Jason Savsani in the Roff House, where America's first documented exorcism took place. (Courtesy Friend of a Friend)
Jason Savsani in the Roff House, where America’s first documented exorcism took place. (Courtesy Friend of a Friend)

Three days into the stay, Savsani got a call from the house’s owner that amplified the creep factor. “He goes, ‘Look, you guys are gonna be here for two weeks. So I just wanted to let you know, people in the town are going to tell you that that house is really haunted, and they’re going to tell you to get out, like, right away. But it was just some 19th-century spiritualists doing seances, it’s no big deal,’” the guitarist recalls hearing from the other line. “He literally said ‘the townspeople.’ I was like, dude, that’s how you start a fucking horror movie.” 

Savsani kept the full extent of the information to himself for those two full weeks, knowing how spooked everyone else already was. Incredibly, the band did not abandon ship at any point. “The beautiful thing is that we all had to come together in this bonding moment… We decided we were going to power through and make this album and convert whatever it is into something beautiful, into something hopeful, despite what’s going on.” 

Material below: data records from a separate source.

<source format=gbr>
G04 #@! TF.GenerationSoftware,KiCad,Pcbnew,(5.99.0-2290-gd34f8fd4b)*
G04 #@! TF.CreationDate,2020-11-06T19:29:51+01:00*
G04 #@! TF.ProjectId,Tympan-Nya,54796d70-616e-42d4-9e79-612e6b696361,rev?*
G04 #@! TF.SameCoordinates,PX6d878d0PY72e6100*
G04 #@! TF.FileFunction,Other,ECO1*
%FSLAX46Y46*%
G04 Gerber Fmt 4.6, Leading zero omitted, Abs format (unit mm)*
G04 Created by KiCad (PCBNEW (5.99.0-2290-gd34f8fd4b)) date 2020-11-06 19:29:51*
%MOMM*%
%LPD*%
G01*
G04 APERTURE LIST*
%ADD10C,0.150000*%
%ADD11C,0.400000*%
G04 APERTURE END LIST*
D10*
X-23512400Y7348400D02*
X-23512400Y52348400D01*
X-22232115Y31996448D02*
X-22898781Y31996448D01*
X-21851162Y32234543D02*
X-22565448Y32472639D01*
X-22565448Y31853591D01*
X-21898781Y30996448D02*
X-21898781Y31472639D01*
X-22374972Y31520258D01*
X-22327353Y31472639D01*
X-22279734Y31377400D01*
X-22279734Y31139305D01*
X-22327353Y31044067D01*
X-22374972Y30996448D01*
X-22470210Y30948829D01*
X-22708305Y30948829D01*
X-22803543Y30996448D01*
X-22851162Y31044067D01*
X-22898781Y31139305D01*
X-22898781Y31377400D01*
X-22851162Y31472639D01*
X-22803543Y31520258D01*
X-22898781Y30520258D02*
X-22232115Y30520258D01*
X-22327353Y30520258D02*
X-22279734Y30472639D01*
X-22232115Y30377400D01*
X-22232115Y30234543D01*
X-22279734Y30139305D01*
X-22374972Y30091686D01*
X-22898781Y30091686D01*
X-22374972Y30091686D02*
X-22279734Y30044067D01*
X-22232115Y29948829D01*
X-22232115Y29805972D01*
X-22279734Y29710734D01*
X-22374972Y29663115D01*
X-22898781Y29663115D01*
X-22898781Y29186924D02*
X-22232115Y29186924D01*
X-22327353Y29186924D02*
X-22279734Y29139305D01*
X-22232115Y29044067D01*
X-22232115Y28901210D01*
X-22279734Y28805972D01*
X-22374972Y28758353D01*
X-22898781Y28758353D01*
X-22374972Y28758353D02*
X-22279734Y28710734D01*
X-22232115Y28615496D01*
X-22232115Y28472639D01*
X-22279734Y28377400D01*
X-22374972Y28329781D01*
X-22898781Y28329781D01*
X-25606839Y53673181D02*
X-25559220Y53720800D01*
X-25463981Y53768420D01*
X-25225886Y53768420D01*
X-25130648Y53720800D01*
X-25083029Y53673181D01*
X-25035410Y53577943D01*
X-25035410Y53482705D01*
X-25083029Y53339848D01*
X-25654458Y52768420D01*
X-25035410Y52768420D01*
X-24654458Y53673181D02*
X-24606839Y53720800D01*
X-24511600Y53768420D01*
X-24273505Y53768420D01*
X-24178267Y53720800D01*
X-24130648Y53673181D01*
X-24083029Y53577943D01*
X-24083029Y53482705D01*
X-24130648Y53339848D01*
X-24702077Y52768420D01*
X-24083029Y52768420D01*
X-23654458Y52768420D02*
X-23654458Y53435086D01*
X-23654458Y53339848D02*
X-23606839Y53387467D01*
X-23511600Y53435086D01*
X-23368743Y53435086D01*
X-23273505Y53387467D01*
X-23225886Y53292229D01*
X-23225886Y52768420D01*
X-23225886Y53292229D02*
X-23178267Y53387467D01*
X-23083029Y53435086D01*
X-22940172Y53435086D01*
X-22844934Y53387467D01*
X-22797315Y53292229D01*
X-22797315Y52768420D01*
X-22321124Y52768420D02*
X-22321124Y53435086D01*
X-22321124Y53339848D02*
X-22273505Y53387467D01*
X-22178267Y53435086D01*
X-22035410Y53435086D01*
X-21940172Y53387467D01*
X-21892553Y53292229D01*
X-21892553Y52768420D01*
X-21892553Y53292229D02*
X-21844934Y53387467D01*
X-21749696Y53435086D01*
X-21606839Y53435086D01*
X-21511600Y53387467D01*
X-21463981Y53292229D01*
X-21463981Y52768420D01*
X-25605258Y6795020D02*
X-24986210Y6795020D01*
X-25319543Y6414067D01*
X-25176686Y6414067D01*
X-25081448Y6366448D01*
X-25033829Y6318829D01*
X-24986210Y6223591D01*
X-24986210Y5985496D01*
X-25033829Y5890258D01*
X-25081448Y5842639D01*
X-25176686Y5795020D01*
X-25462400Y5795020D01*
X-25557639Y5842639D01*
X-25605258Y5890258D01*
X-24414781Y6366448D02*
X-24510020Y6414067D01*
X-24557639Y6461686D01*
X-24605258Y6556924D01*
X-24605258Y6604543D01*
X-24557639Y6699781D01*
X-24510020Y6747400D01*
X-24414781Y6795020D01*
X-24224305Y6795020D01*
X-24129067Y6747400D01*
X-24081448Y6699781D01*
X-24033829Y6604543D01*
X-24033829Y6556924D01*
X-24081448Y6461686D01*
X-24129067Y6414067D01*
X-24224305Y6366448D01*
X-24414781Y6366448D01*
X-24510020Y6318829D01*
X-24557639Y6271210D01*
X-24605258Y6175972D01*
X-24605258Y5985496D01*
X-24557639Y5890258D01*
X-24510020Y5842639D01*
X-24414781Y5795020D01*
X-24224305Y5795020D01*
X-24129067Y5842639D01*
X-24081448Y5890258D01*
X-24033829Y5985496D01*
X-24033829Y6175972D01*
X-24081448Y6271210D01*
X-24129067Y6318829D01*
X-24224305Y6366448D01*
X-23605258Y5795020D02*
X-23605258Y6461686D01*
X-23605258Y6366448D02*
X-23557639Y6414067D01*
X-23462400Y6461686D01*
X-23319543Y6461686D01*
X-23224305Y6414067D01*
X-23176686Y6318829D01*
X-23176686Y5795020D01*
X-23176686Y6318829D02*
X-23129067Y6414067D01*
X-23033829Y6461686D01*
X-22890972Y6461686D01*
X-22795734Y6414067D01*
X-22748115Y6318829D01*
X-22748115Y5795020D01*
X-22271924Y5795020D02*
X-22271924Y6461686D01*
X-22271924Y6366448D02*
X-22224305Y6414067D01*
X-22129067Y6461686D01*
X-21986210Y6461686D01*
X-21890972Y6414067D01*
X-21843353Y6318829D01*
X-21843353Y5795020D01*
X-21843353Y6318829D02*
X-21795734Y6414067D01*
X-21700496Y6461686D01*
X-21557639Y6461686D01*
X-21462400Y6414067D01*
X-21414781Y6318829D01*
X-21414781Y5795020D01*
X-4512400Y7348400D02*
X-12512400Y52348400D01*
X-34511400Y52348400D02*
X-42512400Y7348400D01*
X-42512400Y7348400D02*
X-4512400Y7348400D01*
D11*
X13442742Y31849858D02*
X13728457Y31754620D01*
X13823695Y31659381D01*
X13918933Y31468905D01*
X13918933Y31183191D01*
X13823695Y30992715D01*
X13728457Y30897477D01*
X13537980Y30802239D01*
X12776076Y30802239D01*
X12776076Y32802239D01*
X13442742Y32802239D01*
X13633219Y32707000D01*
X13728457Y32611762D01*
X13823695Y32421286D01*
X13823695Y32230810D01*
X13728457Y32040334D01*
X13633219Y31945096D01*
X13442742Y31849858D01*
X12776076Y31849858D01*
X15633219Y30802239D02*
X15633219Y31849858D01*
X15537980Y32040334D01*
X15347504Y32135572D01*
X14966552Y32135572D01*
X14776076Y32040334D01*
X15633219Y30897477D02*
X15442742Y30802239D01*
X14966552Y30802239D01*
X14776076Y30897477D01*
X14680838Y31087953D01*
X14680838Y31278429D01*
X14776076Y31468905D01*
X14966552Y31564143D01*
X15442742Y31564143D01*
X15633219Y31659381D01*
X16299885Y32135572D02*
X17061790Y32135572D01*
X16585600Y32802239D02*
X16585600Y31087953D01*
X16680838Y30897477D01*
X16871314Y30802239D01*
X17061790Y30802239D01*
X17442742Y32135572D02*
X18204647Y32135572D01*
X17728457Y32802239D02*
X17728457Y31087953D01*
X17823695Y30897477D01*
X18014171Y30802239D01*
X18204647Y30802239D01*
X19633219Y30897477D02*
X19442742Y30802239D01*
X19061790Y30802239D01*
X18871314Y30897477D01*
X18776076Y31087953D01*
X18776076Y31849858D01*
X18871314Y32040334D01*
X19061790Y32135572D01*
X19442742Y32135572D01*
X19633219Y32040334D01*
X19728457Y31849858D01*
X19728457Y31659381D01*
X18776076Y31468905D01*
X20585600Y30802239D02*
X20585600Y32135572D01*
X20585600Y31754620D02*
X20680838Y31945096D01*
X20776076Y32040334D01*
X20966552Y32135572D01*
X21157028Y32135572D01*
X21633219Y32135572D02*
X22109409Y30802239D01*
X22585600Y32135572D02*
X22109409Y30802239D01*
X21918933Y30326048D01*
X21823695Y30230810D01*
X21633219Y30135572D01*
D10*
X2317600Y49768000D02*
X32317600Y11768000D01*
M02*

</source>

And through it, the house became its own sort of collaborator, says Molek. “All of this happening to us was very informative to the album in ways that we didn’t know.” Even some sketches she had early on drawn for the record cover were nearly exact carbon copies of the eventual album art created by an outside artist. “He made something almost exactly similar. He had never seen these same images,” says Molek, conceding. “The album came out the way it wanted to.”

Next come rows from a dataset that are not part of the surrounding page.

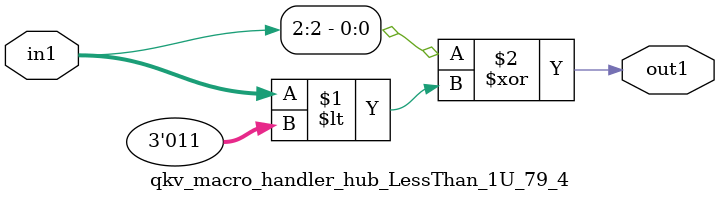
<source format=v>

`timescale 1ps / 1ps


module qkv_macro_handler_hub_LessThan_1U_79_4( in1, out1 );

    input [2:0] in1;
    output out1;

    
    // rtl_process:qkv_macro_handler_hub_LessThan_1U_79_4/qkv_macro_handler_hub_LessThan_1U_79_4_thread_1
    assign out1 = (in1[2] ^ in1 < 3'd3);

endmodule



</source>
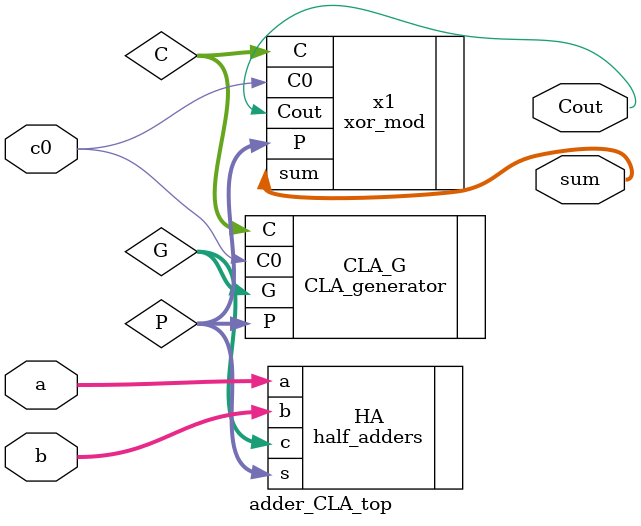
<source format=v>
`timescale 1ns / 1ps


module adder_CLA_top(
	input  [3:0] a,
	input  [3:0] b,
	input        c0,
	output [3:0] sum,
	output       Cout
    );

	wire [3:0] P;
	wire [3:0] G;
	wire [3:0] C;


	half_adders HA(
		.a (a),
		.b (b),
		.s (P),
		.c (G)
		);

	CLA_generator CLA_G(
		.P  (P), 
		.G  (G), 
		.C0 (c0), 
		.C  (C)
		);

	xor_mod x1(
		.P    (P),
		.C    (C), 
		.C0   (c0), 
		.sum  (sum),
		.Cout (Cout)
		);

endmodule
</source>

You can hear it on songs like the gothic hymnal “Gloria” and the folk art stunner “FTV (For The Vein)” in which Molek’s distorted vocal effects and pained whispering feel like they come from outside her own body. “There are definitely sounds from the house baked into those songs,” says Savsani, which they achieved by just turning on the mic and letting it capture “organic noises” in the shadows, like EVP might do. “We weren’t trying to hide the sense of place,” adds Molek.

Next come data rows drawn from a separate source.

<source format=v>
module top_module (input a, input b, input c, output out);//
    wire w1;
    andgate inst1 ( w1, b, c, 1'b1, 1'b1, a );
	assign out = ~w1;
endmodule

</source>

In fact, they were trying to mend it. “I remember really specifically feeling like we’re gonna make this house full of positivity and good vibes. I wanted to focus on that,” says Molek. So, she adjusted the furniture and feng shui’ed objects. The group baked bread and made home-cooked meals most nights. They adorned statues on the grounds. “They say that once you start to open the portals up, it’ll stay. So I felt like let’s create a place where [the spirits of these girls] can be loved and protected and feel safe,” says Molek.

Claire Molek recording inside the Roff House. (Courtesy Friend of a Friend)
Claire Molek recording inside the Roff House. (Courtesy Friend of a Friend)

It may have worked. When the band got back home to Chicago, Savsani started having dreams about the young Vennum girl. “I remember having to help her out of the room I had been staying in. … It was like everything was getting sucked back into the room and I had to physically help her out and to close the door. And in some way, it felt really cathartic, like a closing of a chapter,” he says. “I do think we helped in some way.”

While the experience still weighs heavy on the band, Savsani admits, “We’re super happy how it worked out. In some ways it allowed whatever was supposed to happen to happen, it made us come through stronger. … And that’s not even just the supernatural part. That’s life. There’s adversity and you have to power through. … The takeaway is always beauty and hope being larger than life and pushing that into that world.”

If you’re wondering about where they might record next, Savsani and Molek have it already figured out, setting their eyes on the Italian seaside where they’ll break for some time between festival dates this summer. Though Savsani cautions they’ve since updated one thing: “We’ve now put on our rider that wherever we stay, we don’t want to know if it’s haunted.”